EXERCISE DATA START

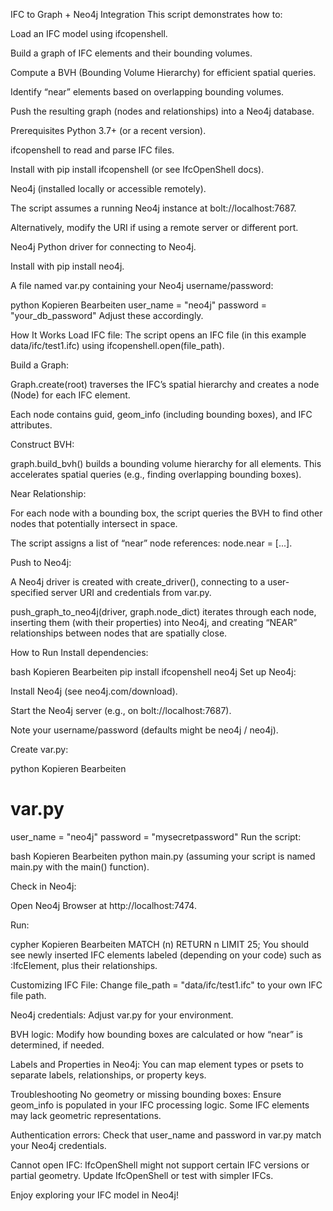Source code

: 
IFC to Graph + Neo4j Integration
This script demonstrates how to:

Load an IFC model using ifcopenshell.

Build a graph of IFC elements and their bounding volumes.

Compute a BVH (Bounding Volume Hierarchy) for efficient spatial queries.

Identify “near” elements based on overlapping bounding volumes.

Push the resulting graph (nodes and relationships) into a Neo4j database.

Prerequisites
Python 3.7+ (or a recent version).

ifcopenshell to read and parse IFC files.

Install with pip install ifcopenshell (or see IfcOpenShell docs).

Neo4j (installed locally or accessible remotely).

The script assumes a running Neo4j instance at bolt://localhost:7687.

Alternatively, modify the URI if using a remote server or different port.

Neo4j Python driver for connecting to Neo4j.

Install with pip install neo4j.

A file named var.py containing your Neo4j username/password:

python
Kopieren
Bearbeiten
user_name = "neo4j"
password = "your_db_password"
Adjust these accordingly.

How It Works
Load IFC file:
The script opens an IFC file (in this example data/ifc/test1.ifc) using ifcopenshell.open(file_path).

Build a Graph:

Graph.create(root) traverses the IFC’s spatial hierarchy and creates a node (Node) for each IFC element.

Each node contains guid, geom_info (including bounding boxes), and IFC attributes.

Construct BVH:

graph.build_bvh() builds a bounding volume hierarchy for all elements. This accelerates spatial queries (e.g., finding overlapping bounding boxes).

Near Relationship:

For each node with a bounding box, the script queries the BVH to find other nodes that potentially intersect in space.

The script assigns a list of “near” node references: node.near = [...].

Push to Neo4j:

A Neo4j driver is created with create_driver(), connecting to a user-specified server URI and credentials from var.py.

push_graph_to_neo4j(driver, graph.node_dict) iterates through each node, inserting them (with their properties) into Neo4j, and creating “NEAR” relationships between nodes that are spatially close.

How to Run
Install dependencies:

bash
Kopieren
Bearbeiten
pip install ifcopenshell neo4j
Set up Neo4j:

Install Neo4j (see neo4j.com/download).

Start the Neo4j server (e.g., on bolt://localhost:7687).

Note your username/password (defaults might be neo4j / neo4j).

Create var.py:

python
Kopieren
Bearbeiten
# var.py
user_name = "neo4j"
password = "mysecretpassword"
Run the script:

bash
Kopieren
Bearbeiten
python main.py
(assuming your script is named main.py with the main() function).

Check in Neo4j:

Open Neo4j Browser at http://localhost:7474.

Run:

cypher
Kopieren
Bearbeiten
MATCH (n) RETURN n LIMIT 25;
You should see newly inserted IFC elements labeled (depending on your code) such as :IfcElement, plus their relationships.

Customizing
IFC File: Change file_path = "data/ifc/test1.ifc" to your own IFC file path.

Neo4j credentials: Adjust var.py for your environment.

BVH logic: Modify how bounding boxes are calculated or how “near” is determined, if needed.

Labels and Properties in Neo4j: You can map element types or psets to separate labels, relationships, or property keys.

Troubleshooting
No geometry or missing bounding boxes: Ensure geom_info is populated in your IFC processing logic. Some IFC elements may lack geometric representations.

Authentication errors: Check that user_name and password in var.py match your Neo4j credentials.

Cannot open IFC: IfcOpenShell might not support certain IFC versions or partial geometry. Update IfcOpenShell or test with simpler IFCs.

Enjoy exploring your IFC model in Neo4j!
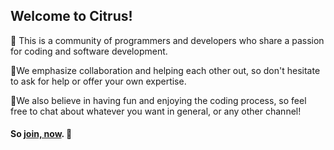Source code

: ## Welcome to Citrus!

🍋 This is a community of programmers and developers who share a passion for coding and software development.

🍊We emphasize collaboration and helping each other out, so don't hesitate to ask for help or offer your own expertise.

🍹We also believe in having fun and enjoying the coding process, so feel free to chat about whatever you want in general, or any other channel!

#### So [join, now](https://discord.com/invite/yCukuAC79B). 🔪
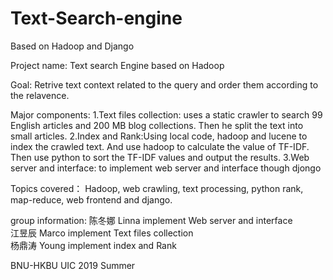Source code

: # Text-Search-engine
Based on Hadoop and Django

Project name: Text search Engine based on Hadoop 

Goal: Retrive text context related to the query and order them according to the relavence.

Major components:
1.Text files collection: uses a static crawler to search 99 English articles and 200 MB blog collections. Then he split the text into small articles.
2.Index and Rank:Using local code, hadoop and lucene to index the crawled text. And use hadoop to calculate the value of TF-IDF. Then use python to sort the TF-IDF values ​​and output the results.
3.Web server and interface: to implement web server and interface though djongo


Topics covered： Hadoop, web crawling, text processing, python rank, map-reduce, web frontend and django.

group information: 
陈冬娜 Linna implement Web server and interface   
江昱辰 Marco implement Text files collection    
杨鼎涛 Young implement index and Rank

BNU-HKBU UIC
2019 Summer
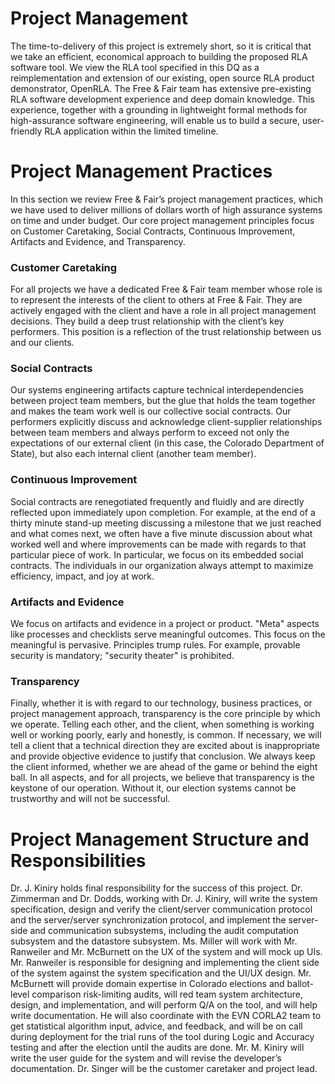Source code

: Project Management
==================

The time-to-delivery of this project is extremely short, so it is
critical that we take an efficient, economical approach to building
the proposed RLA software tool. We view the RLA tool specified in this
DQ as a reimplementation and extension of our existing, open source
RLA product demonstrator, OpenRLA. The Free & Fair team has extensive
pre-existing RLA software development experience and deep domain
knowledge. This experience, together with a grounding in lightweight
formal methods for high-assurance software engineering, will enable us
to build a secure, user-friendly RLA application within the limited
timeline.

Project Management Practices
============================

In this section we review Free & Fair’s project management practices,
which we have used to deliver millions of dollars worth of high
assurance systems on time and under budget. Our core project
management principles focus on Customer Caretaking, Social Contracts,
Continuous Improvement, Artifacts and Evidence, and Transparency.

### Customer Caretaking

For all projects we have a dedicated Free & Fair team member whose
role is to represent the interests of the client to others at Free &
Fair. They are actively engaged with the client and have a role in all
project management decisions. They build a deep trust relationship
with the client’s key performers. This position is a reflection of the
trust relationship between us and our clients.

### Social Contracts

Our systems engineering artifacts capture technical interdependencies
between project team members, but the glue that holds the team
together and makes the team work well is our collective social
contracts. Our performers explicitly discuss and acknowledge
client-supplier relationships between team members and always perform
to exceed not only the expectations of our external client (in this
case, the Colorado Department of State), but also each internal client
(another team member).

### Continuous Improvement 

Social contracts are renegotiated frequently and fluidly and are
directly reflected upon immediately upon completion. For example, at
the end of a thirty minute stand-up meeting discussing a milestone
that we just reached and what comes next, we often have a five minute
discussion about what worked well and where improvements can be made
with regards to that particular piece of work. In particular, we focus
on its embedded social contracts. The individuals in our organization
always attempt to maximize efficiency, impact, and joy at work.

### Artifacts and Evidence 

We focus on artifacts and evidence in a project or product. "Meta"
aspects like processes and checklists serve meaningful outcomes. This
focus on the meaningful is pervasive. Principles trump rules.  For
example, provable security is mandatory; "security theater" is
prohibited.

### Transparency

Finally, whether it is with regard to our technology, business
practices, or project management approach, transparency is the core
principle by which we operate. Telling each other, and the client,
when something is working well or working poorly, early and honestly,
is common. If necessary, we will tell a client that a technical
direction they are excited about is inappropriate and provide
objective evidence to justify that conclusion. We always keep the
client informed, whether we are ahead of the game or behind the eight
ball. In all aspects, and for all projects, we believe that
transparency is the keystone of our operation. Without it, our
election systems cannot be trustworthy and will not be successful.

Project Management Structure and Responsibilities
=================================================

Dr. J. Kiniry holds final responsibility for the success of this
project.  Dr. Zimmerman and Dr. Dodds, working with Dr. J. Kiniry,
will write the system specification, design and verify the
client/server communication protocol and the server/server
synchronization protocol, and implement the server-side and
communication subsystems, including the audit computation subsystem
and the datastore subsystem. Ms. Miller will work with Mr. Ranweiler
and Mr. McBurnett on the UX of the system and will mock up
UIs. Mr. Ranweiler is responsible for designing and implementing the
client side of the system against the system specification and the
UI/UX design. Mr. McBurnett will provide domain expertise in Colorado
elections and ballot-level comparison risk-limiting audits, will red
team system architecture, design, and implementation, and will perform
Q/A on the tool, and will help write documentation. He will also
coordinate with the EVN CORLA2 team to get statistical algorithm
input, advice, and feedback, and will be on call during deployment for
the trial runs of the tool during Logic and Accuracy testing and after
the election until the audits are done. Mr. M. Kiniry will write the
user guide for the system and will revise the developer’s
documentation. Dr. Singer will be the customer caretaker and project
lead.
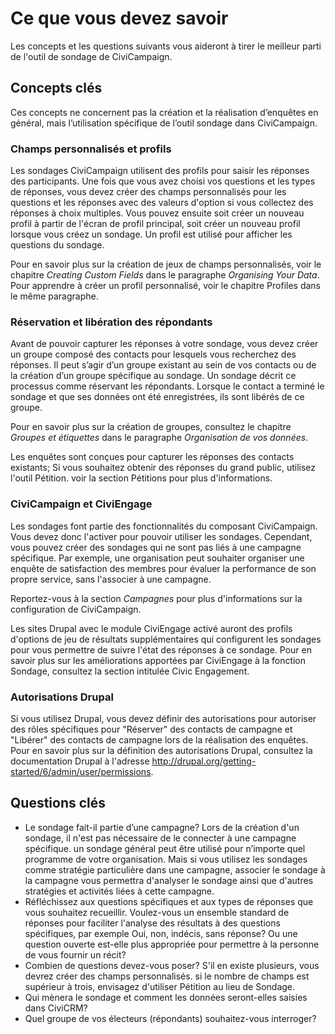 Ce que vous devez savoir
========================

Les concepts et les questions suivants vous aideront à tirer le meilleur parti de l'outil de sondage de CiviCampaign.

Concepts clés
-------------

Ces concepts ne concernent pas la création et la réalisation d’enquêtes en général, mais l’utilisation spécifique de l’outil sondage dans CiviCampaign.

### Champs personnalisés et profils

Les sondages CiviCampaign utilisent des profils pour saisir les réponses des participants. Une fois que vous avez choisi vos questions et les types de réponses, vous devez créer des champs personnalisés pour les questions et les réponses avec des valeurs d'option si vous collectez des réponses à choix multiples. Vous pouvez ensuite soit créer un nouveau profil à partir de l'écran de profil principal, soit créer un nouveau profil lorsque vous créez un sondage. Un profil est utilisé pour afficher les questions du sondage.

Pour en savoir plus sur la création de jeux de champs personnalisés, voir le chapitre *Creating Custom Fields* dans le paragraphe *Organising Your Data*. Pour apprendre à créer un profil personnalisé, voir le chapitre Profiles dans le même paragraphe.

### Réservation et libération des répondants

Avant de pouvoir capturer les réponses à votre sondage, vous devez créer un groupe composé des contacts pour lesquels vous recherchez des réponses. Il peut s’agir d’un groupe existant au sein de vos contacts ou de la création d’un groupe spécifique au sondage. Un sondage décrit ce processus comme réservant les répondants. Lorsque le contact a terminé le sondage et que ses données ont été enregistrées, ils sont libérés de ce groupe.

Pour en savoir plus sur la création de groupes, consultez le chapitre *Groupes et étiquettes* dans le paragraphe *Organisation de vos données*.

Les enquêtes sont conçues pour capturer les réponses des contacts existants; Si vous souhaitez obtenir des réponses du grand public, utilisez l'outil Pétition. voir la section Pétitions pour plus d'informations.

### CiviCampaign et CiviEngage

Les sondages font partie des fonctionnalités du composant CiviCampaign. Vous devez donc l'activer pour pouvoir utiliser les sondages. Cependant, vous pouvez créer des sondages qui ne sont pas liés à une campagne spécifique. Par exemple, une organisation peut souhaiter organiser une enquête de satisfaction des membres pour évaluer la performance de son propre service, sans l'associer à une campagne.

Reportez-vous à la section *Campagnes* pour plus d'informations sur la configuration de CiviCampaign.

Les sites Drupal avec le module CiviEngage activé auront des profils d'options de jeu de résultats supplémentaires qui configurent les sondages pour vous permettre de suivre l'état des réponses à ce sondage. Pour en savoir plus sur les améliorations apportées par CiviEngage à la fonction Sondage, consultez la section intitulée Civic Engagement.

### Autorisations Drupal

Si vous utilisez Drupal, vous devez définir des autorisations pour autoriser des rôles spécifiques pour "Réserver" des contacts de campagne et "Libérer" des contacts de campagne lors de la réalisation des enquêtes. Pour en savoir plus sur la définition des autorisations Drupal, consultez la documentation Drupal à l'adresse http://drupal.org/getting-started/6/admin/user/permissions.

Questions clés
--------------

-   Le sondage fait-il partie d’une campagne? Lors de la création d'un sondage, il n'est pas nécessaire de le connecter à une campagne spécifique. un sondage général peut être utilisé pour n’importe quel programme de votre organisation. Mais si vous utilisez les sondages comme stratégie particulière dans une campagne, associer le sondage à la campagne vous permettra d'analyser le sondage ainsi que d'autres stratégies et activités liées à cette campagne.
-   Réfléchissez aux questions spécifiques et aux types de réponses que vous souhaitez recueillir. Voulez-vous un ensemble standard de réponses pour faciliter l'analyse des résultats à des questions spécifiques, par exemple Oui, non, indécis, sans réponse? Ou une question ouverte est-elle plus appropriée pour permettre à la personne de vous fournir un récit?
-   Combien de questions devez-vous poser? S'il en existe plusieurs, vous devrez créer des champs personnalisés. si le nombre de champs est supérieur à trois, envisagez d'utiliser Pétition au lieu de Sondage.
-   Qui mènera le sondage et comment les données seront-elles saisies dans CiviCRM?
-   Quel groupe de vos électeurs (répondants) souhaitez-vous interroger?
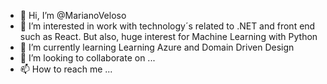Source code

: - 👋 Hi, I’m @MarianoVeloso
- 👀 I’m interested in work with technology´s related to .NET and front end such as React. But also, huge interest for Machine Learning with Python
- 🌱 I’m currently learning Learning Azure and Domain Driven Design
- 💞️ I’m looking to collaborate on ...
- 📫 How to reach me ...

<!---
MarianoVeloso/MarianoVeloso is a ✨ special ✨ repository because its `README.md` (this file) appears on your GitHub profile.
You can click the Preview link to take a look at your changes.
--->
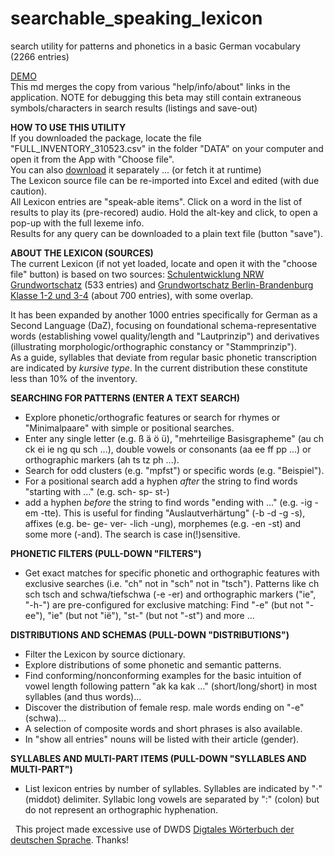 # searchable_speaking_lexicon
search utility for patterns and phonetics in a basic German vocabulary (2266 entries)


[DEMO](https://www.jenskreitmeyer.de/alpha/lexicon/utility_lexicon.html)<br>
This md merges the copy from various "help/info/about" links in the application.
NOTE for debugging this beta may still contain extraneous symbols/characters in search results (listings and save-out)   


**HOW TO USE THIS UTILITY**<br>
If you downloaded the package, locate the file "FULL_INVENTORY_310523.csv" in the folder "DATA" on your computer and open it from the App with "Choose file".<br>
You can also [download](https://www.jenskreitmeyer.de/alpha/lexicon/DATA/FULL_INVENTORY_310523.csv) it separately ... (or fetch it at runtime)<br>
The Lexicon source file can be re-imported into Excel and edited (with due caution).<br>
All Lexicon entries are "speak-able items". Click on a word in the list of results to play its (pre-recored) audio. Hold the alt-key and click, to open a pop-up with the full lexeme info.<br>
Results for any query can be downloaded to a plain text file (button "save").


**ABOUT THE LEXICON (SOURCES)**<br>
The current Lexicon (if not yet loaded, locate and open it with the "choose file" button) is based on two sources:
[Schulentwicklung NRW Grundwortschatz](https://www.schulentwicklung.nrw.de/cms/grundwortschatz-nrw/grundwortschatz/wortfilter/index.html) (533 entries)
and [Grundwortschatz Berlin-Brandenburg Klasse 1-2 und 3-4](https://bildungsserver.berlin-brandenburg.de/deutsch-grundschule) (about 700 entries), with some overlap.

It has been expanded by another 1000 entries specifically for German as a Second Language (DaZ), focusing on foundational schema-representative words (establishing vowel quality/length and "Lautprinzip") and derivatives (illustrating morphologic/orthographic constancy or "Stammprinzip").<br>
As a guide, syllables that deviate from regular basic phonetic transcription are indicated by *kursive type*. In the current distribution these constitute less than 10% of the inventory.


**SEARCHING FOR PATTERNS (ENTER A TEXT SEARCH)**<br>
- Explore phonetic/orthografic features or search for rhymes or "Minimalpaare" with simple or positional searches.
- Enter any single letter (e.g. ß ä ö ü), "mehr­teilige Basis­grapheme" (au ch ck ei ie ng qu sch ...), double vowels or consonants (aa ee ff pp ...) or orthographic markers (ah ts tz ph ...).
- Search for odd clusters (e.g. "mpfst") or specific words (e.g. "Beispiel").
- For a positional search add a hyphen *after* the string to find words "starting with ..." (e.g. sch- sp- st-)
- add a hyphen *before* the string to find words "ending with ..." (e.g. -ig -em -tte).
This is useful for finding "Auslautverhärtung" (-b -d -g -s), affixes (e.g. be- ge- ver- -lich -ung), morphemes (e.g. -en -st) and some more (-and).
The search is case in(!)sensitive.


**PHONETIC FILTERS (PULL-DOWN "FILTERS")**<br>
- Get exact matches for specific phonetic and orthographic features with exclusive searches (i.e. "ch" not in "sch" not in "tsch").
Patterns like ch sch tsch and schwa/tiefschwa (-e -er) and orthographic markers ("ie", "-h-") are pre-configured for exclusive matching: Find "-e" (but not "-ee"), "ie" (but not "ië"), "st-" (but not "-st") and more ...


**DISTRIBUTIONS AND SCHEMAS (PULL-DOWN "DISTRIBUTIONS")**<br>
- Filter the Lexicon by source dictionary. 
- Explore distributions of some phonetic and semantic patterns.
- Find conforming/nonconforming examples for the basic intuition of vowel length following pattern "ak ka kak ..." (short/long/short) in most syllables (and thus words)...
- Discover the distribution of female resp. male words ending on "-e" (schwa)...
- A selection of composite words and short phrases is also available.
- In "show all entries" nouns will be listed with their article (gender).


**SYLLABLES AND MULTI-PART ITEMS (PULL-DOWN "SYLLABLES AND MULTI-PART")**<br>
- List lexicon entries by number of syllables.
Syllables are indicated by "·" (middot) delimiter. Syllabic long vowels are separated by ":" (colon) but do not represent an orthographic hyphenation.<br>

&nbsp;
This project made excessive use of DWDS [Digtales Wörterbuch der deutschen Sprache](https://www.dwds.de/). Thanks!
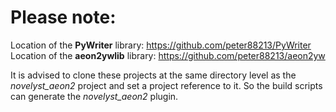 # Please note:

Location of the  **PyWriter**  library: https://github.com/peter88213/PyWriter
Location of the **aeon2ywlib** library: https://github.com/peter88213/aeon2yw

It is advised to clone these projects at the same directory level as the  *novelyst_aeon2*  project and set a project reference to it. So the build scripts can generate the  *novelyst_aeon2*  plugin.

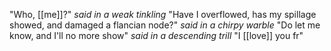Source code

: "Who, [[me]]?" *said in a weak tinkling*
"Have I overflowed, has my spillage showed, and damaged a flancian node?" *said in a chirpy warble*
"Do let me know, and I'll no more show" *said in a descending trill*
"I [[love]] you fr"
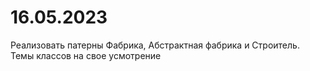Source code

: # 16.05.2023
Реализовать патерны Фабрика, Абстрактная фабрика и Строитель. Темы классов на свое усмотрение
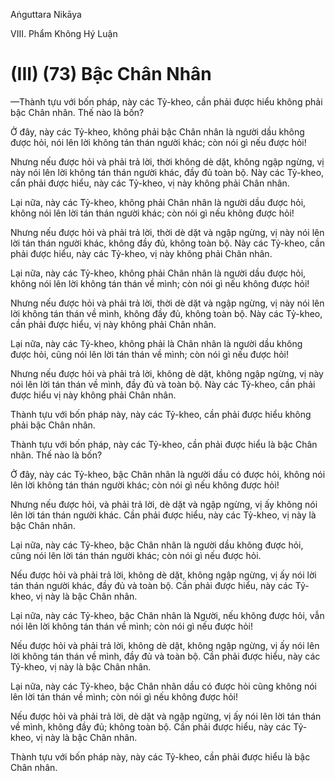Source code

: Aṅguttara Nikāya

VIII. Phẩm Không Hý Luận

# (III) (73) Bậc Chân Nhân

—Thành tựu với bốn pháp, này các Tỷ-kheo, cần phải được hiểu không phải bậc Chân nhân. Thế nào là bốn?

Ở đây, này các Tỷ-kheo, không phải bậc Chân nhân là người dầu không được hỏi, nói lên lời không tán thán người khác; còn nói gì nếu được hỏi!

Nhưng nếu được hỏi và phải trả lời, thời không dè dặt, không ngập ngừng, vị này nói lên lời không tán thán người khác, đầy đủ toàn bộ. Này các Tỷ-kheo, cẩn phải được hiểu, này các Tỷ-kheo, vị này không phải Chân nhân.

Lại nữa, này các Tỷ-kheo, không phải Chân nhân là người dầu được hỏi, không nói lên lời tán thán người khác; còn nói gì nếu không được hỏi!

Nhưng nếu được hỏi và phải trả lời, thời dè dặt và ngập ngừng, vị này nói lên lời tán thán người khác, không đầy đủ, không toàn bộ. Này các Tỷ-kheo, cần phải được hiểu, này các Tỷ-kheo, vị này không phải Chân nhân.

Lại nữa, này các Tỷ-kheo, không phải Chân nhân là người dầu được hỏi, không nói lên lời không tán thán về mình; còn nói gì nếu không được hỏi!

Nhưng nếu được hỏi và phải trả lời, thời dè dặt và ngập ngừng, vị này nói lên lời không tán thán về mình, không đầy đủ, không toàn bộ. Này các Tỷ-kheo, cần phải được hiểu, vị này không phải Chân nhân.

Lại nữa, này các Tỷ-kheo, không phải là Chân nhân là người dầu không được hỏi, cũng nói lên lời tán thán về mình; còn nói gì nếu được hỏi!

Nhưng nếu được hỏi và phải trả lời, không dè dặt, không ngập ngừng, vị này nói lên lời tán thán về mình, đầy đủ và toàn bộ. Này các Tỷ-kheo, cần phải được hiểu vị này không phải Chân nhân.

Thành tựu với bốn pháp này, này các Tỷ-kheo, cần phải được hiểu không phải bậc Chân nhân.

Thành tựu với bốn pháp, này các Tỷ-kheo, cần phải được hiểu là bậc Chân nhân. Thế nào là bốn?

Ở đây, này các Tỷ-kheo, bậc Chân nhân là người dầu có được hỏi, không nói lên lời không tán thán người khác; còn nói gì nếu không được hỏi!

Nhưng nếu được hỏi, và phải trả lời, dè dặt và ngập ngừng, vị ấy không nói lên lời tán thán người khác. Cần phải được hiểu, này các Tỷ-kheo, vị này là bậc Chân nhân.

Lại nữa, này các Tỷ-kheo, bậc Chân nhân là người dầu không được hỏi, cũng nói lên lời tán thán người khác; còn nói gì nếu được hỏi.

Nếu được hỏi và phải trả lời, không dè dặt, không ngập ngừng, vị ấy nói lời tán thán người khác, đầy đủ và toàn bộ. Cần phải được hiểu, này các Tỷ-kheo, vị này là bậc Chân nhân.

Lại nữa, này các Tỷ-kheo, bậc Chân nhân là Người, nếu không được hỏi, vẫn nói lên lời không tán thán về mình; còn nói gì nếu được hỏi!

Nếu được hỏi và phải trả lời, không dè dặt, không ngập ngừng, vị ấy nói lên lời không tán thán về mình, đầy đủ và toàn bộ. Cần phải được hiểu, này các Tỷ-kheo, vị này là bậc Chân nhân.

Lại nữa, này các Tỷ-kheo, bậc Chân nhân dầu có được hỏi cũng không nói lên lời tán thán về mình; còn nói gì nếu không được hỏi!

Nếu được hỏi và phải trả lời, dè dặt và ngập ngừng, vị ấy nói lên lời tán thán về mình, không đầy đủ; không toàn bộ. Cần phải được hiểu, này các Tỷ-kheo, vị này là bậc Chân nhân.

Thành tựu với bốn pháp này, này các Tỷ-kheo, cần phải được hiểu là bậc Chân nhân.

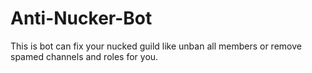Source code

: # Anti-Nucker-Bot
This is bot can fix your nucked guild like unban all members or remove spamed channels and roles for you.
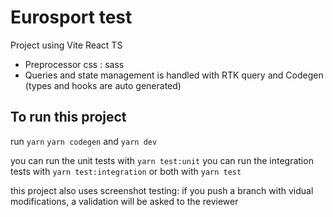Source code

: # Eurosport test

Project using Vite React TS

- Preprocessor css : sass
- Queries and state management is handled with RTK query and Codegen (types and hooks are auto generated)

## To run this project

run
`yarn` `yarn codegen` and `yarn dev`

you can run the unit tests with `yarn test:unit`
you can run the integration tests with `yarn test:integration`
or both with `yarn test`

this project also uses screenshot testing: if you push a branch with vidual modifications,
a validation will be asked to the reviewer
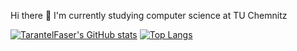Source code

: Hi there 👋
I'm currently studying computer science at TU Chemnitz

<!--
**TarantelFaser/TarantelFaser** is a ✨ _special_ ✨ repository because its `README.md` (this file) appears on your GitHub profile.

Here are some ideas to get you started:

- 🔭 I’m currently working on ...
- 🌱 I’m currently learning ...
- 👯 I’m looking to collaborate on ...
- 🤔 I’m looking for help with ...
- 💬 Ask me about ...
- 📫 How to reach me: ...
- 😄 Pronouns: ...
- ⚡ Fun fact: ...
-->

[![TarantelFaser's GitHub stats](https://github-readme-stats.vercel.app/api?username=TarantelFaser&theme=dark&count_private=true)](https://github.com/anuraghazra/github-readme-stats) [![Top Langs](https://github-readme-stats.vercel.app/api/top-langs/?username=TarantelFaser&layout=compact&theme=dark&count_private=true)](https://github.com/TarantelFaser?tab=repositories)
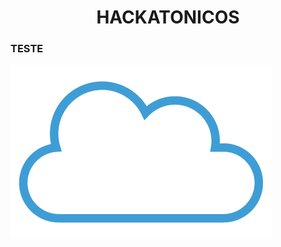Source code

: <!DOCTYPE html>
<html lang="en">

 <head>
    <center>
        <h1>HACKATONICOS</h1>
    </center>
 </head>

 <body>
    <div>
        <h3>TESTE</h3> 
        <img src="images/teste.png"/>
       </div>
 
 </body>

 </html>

EXERCISE DATA END

Of all the entries above, output exactly the lines between the one holding "As a guide, syllables" and the one holding "- A selection", inclusive.

As a guide, syllables that deviate from regular basic phonetic transcription are indicated by *kursive type*. In the current distribution these constitute less than 10% of the inventory.


**SEARCHING FOR PATTERNS (ENTER A TEXT SEARCH)**<br>
- Explore phonetic/orthografic features or search for rhymes or "Minimalpaare" with simple or positional searches.
- Enter any single letter (e.g. ß ä ö ü), "mehr­teilige Basis­grapheme" (au ch ck ei ie ng qu sch ...), double vowels or consonants (aa ee ff pp ...) or orthographic markers (ah ts tz ph ...).
- Search for odd clusters (e.g. "mpfst") or specific words (e.g. "Beispiel").
- For a positional search add a hyphen *after* the string to find words "starting with ..." (e.g. sch- sp- st-)
- add a hyphen *before* the string to find words "ending with ..." (e.g. -ig -em -tte).
This is useful for finding "Auslautverhärtung" (-b -d -g -s), affixes (e.g. be- ge- ver- -lich -ung), morphemes (e.g. -en -st) and some more (-and).
The search is case in(!)sensitive.


**PHONETIC FILTERS (PULL-DOWN "FILTERS")**<br>
- Get exact matches for specific phonetic and orthographic features with exclusive searches (i.e. "ch" not in "sch" not in "tsch").
Patterns like ch sch tsch and schwa/tiefschwa (-e -er) and orthographic markers ("ie", "-h-") are pre-configured for exclusive matching: Find "-e" (but not "-ee"), "ie" (but not "ië"), "st-" (but not "-st") and more ...


**DISTRIBUTIONS AND SCHEMAS (PULL-DOWN "DISTRIBUTIONS")**<br>
- Filter the Lexicon by source dictionary. 
- Explore distributions of some phonetic and semantic patterns.
- Find conforming/nonconforming examples for the basic intuition of vowel length following pattern "ak ka kak ..." (short/long/short) in most syllables (and thus words)...
- Discover the distribution of female resp. male words ending on "-e" (schwa)...
- A selection of composite words and short phrases is also available.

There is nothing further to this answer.